Consider yourself very lucky and embrace the GF. For some of us it is almost unthinkable to give again. I would love to have that certain person in my life. In a way I feel like I have become a recluse. Between a high pressure and time consuming job and the lack of a social life, meeting someone seems like a dream, although I know it is going to happen. 

Well done.


----------



## JWTBL (May 28, 2014)

And not having a special someone to transfer my love to, for lack of a better word. There is love for children, family, friends, even pets. But it's not the same as having one person who you can rely on for anything and everything, and be able to return that trust- there is the capacity in me for that, and I'm not sure if I will ever have it again, because of the way it was betrayed.


----------



## JWTBL (May 28, 2014)

Great posts by the way, and samuraijack, you are a poet.


----------



## FeministInPink (Sep 13, 2012)

SamuraiJack said:


> I guess the thing I miss most is the feeling of trust.
> When I said ‘I do’, I didn’t put a possible end on it.
> It was an unbroken line until my death…and I REALLY meant it.
> 
> ...


^^^ THIS.

I hope that I (and you, too) can find the ability to fully trust another person again. Like you, I didn't believe there was an end to my vows, except in death; this wasn't true for my XH. I WANT to be able to trust another person this way again, and to be able to make that kind of commitment, but it is terrifying; the doubts that run through my mind are endless, it seems. As if our foundation has been cracked, that there are now structural deficiencies in our emotional core.


----------



## SamuraiJack (May 30, 2014)

FeministInPink said:


> ^^^ THIS.
> 
> I hope that I (and you, too) can find the ability to fully trust another person again. Like you, I didn't believe there was an end to my vows, except in death; this wasn't true for my XH. I WANT to be able to trust another person this way again, and to be able to make that kind of commitment, but it is terrifying; the doubts that run through my mind are endless, it seems. As if our foundation has been cracked, that there are now structural deficiencies in our emotional core.

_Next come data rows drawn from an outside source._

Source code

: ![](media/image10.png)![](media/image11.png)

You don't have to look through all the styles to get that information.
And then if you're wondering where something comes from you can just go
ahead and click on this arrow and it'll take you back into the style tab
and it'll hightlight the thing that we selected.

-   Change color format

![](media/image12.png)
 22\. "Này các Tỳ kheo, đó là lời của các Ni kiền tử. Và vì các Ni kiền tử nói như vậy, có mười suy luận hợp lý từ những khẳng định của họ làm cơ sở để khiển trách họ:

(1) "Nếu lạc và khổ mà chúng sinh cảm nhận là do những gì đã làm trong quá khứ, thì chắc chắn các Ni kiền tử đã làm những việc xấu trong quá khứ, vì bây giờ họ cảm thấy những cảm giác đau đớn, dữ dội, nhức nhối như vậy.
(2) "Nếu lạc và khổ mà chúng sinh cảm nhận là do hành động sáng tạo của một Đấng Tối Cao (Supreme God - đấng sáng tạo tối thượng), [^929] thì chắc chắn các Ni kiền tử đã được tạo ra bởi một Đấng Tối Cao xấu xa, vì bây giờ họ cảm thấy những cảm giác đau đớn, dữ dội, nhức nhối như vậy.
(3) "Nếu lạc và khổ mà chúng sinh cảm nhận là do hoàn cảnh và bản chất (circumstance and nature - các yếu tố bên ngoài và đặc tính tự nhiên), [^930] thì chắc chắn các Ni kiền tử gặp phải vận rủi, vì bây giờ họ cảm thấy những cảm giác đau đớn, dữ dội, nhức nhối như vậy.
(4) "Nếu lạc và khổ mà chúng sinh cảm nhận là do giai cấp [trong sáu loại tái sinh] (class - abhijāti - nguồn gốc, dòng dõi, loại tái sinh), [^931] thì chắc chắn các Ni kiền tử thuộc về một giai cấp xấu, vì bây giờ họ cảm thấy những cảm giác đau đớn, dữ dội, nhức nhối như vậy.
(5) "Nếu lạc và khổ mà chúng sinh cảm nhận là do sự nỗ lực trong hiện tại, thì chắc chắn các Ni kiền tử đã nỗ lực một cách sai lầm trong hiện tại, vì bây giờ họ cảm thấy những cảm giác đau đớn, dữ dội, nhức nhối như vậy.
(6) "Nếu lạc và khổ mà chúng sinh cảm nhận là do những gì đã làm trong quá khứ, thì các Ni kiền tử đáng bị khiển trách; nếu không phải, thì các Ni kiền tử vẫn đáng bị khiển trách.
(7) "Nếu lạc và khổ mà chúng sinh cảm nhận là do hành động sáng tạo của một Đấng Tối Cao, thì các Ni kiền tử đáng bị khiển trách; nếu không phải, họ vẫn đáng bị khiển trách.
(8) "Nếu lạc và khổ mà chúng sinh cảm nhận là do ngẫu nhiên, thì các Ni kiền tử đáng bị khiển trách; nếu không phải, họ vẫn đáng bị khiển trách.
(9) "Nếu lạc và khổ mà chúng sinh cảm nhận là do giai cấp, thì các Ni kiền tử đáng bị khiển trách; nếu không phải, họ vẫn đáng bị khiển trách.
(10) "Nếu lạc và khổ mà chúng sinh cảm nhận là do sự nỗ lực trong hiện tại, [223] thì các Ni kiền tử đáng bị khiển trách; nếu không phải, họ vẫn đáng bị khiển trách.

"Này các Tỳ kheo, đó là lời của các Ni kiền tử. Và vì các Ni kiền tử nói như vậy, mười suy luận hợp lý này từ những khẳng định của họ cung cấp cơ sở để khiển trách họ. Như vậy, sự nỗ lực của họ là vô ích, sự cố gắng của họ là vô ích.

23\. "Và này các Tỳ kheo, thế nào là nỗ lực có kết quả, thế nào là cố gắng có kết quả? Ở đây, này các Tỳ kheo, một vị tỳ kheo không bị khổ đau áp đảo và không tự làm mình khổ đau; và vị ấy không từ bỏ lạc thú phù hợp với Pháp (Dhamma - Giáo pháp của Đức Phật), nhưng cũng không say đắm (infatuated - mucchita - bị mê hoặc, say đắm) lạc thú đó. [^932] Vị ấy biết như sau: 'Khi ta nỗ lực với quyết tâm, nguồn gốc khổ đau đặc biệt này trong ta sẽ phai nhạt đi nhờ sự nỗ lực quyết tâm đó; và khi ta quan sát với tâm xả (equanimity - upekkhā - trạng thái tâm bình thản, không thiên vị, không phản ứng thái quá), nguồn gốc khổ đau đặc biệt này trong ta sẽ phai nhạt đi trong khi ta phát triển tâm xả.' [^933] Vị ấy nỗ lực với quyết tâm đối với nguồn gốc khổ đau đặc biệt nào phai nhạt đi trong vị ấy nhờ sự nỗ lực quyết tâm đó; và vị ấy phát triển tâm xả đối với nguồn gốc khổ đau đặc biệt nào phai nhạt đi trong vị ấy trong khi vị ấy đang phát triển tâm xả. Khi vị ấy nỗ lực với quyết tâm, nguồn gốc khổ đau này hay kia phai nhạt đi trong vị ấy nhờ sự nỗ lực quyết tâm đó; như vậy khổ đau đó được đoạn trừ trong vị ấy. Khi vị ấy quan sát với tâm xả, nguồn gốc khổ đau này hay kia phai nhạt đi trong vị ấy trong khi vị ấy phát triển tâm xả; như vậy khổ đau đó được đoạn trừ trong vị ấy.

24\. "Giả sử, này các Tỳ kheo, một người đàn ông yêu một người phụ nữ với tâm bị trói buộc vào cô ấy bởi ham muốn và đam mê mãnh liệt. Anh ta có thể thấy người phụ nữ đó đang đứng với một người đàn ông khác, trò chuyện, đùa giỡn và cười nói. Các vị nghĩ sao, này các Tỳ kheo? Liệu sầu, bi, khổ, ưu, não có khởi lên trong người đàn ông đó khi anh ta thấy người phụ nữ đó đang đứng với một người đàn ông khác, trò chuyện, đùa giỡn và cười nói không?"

It doesnt have to be that way.
You can trust the next person, it's just that your trust has a few blemishes on it. I trust Missy implicitly and I do this by choice.
Yes, I can get hurt again and so can you, but we survived it and we came out wiser for it.
Fears are a good thing to listen to but not a good thing to obey.

In the lesson we learned from this, we learned that people cant always keep their promises. The important part of the lesson is that it's not a reflection on you if they cant.

Some days I need to remind myself of this several times..


----------



## TheGoodGuy (Apr 22, 2013)

SamuraiJack said:


> In the lesson we learned from this, we learned that people cant always keep their promises. The important part of the lesson is that it's not a reflection on you if they cant.
> 
> Some days I need to remind myself of this several times..


On an intellectual level this makes 100% sense and I agree. It's harder to tell that to the heart though.


----------



## dajam (Jul 14, 2014)

TheGoodGuy said:


> On an intellectual level this makes 100% sense and I agree. It's harder to tell that to the heart though.


This in itself is interesting "Man versus Woman" "Logic versus Emotion" We all process this differently and the separation of this can be rather clouded when we compare present behavior and then analyze it the past. My 2 cents...


----------



## FeministInPink (Sep 13, 2012)

TheGoodGuy said:


> On an intellectual level this makes 100% sense and I agree. It's harder to tell that to the heart though.


Agreed...


----------